Alembic Cookbook reference. We generalize the example given from views to all replaceable objects.

This module defines Alembic operation plugins that add operations for managing replaceable objects. These operations are reversible operations -- subclasses of ReversibleOperation, which in turn is a subclass of the Alembic base class MigrationOperation.

All replaceable objects conform to the same API, that is, are instances of a subclass of ReplaceableObject.

Therefore, we do not need to specialize the operations for each different kind of replaceable object (view, matview, function). Instead, we have three generic operations that manage all types of replaceable objects:

  • create_replaceable_object
  • drop_replaceable_object
  • replace_replaceable_object).

An example

Let's consider how SQL functions are managed by Alembic using this setup.

  1. Replaceable object:

    • Module pycds.alembic.extensions.replaceable_objects defines a class ReplaceableFunction, which is a subclass of ReplaceableObject.
    • In the ORM, an instance of ReplaceableFunction is defined for each function managed. Let's call one such instance example_function.
  2. Replaceable object operations:

    • PyCDS provides operations create_replaceable_object, drop_replaceable_object, replace_replaceable_object, available on the object alembic.op.
    • This is universal to all replaceable objects, and no changes need be made to it to use it for any given replaceable object.
  3. Usage:

    • A migration that adds example_function to the database.
    • The upgrade operation invokes alembic.op.create_replaceable_object(example_function).
    • The downgrade operation invokes alembic.op.drop_replaceable_object(example_function).

Defining and using a new type of replaceable object

Let's suppose we want to start managing a new type of replaceable database object.

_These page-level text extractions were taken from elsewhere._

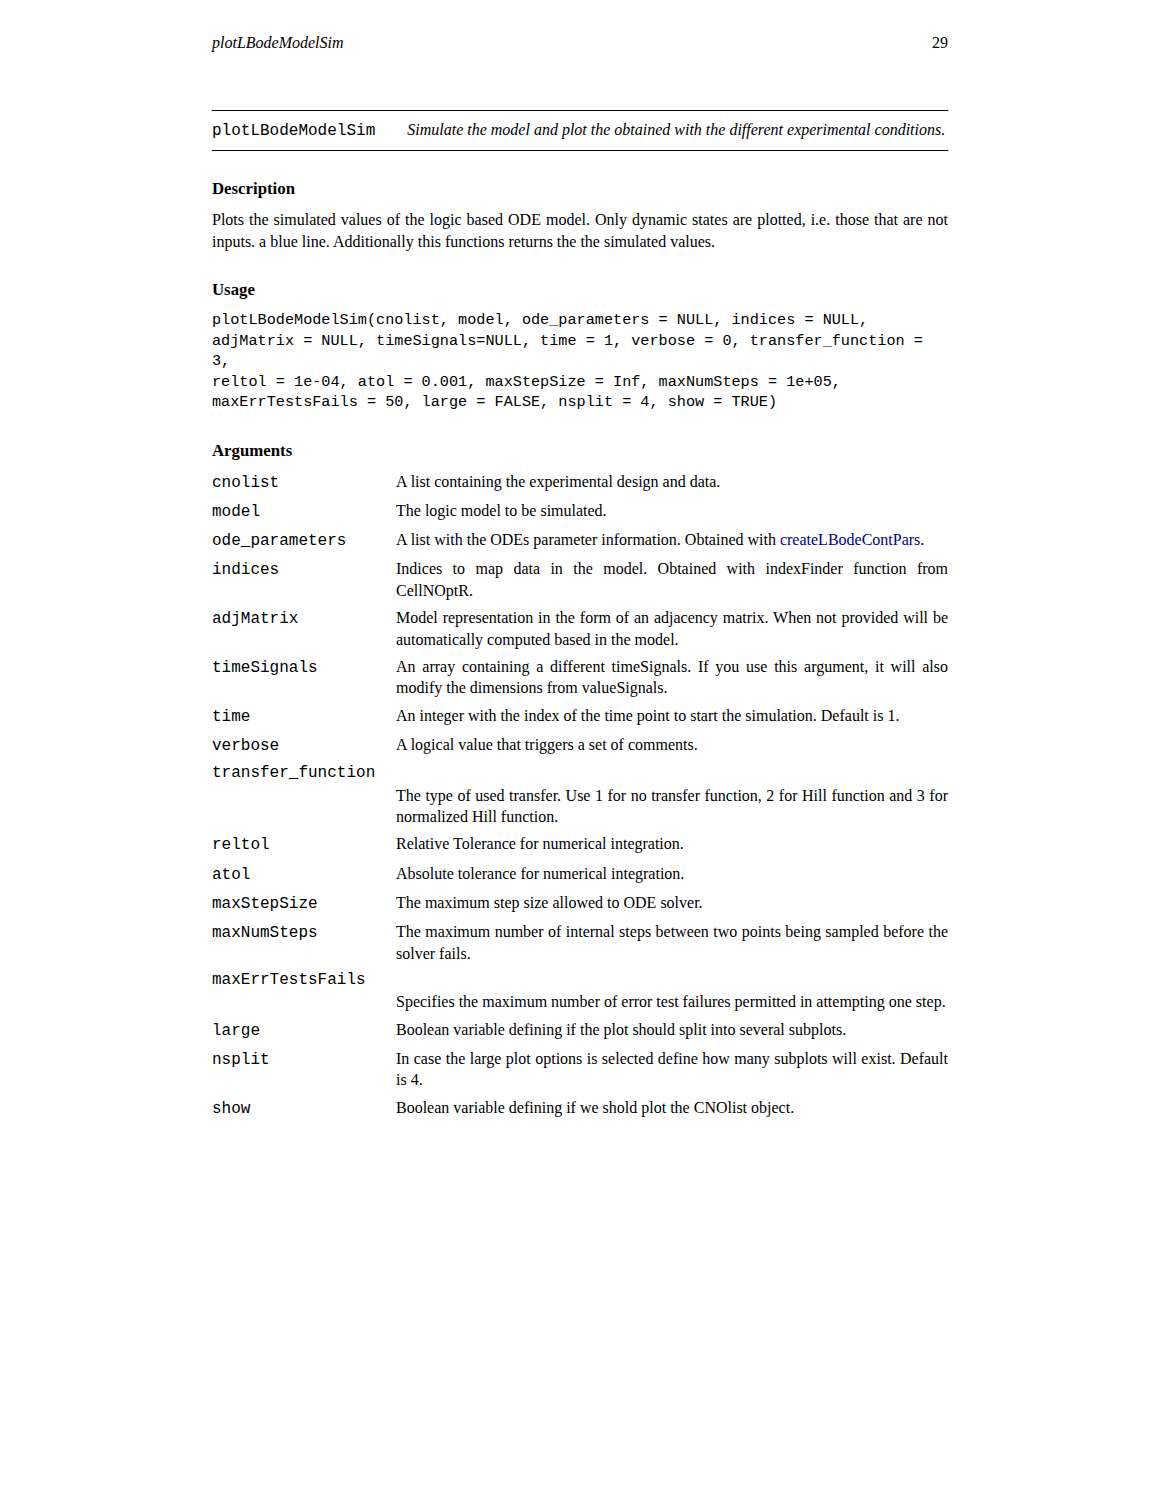plotLBodeModelSim 29
plotLBodeModelSim Simulate the model and plot the obtained with the different experimental conditions.
Description
Plots the simulated values of the logic based ODE model. Only dynamic states are plotted, i.e. those that are not inputs. a blue line. Additionally this functions returns the the simulated values.
Usage
plotLBodeModelSim(cnolist, model, ode_parameters = NULL, indices = NULL,
adjMatrix = NULL, timeSignals=NULL, time = 1, verbose = 0, transfer_function = 3,
reltol = 1e-04, atol = 0.001, maxStepSize = Inf, maxNumSteps = 1e+05,
maxErrTestsFails = 50, large = FALSE, nsplit = 4, show = TRUE)
Arguments
cnolist
A list containing the experimental design and data.
model
The logic model to be simulated.
ode_parameters
A list with the ODEs parameter information. Obtained with createLBodeContPars.
indices
Indices to map data in the model. Obtained with indexFinder function from CellNOptR.
adjMatrix
Model representation in the form of an adjacency matrix. When not provided will be automatically computed based in the model.
timeSignals
An array containing a different timeSignals. If you use this argument, it will also modify the dimensions from valueSignals.
time
An integer with the index of the time point to start the simulation. Default is 1.
verbose
A logical value that triggers a set of comments.
transfer_function
The type of used transfer. Use 1 for no transfer function, 2 for Hill function and 3 for normalized Hill function.
reltol
Relative Tolerance for numerical integration.
atol
Absolute tolerance for numerical integration.
maxStepSize
The maximum step size allowed to ODE solver.
maxNumSteps
The maximum number of internal steps between two points being sampled before the solver fails.
maxErrTestsFails
Specifies the maximum number of error test failures permitted in attempting one step.
large
Boolean variable defining if the plot should split into several subplots.
nsplit
In case the large plot options is selected define how many subplots will exist. Default is 4.
show
Boolean variable defining if we shold plot the CNOlist object.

Call it a "gronk".

The process to add gronks to Alembic management is as follows:

  1. Define new DDL constructs.
    • Define DDL constructs that emit SQL statements for creating and dropping gronks, in a new module named pycds.sqlalchemy.ddl_extensions.gronk.
    • Name these classes CreateGronk and DropGronk.
  2. Define a new replaceable object class
    • Define a new class ReplaceableGronk in module pycds.alembic.extensions.replaceable_objects.
    • Follow the pattern for other such replaceable objects.
    • The class's create and drop operations will return instances of DDL commands CreateGronk and DropGronk.
  3. Define new instances of ReplaceableGronk as required in the ORM.
  4. Use instances of ReplaceableGronk in migrations as targets of the (already available) operations create_replaceable_object, drop_replaceable_object, replace_replaceable_object.

Further advice

  1. When converting an existing legacy "fake" materialized view to a native materialized view:
    1. Define the view it depends on as a new instance of ReplaceableView. (Typically this view is outside the current purview PyCDS.)
    2. Use the existing operations create_replaceable_object and replace_replaceable_object to manage the new view within a migration.
    3. Do NOT define new Alembic operations create_view, drop_view. These are unnecessary and undesirable given the existence of create_replaceable_object and replace_replaceable_object.